━━━ Records shown ━━━

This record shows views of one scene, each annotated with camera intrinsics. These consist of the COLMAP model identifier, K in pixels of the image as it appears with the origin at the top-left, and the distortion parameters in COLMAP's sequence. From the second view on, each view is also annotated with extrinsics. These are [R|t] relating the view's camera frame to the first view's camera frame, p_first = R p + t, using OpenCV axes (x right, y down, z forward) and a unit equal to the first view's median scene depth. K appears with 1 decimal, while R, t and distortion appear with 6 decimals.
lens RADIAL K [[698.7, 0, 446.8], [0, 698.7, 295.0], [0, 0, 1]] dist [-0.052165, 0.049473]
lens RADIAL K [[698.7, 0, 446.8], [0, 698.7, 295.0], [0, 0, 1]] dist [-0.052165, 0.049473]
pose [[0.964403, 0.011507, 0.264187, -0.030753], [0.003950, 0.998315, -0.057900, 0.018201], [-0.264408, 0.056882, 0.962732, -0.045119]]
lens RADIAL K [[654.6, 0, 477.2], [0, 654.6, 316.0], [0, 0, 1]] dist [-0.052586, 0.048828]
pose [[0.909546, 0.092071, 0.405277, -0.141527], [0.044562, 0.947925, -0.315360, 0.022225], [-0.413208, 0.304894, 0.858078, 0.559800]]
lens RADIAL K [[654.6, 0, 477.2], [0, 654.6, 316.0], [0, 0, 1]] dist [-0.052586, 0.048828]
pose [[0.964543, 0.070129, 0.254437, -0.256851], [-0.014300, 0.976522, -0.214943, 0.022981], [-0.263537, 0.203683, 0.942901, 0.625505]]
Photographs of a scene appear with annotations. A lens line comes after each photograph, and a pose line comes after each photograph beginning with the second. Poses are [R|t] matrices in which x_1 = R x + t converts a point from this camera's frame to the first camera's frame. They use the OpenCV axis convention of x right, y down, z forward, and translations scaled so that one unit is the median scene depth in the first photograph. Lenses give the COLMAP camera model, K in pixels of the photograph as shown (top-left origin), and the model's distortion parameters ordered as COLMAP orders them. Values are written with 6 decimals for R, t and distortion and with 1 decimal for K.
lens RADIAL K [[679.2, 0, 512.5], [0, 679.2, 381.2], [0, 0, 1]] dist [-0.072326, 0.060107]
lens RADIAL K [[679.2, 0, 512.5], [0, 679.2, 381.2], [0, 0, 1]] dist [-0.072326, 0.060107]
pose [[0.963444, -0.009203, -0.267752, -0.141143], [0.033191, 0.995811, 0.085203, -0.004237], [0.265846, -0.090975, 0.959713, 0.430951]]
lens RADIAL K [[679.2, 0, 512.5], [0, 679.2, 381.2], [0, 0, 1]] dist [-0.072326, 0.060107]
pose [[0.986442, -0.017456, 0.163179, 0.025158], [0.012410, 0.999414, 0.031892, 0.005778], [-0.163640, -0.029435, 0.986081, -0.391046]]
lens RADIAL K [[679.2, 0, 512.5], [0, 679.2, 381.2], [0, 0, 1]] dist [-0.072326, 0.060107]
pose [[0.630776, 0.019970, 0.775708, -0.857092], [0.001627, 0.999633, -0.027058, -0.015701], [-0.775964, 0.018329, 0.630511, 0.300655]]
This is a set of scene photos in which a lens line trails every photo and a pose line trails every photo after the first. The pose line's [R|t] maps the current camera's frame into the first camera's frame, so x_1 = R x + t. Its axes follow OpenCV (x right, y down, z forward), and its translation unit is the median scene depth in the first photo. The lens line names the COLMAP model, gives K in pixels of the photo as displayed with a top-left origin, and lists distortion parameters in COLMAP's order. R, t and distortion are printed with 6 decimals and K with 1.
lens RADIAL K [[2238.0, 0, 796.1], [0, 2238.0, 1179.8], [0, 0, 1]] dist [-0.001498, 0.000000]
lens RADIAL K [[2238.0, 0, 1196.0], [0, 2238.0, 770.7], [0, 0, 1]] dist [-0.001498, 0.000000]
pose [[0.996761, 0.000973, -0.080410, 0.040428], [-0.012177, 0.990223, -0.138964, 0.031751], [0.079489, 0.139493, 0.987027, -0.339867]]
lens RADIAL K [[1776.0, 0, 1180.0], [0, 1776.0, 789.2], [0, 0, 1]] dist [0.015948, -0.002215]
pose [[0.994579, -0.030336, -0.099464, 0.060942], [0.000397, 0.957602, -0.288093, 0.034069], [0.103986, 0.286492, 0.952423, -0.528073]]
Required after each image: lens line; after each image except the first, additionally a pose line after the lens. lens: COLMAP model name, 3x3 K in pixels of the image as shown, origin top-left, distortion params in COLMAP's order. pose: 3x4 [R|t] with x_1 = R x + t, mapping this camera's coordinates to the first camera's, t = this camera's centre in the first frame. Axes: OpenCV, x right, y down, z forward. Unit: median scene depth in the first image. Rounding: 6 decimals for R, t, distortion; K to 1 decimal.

━━━

• Task description: Please rewrite the records from the line with "This is a set" to the line with "1179.8], [0, 0, 1]] dist [-0.001498, 0.000000]", changing "maps" to "converts" and leaving everything else unchanged.

• Written answer:
This is a set of scene photos in which a lens line trails every photo and a pose line trails every photo after the first. The pose line's [R|t] converts the current camera's frame into the first camera's frame, so x_1 = R x + t. Its axes follow OpenCV (x right, y down, z forward), and its translation unit is the median scene depth in the first photo. The lens line names the COLMAP model, gives K in pixels of the photo as displayed with a top-left origin, and lists distortion parameters in COLMAP's order. R, t and distortion are printed with 6 decimals and K with 1.
lens RADIAL K [[2238.0, 0, 796.1], [0, 2238.0, 1179.8], [0, 0, 1]] dist [-0.001498, 0.000000]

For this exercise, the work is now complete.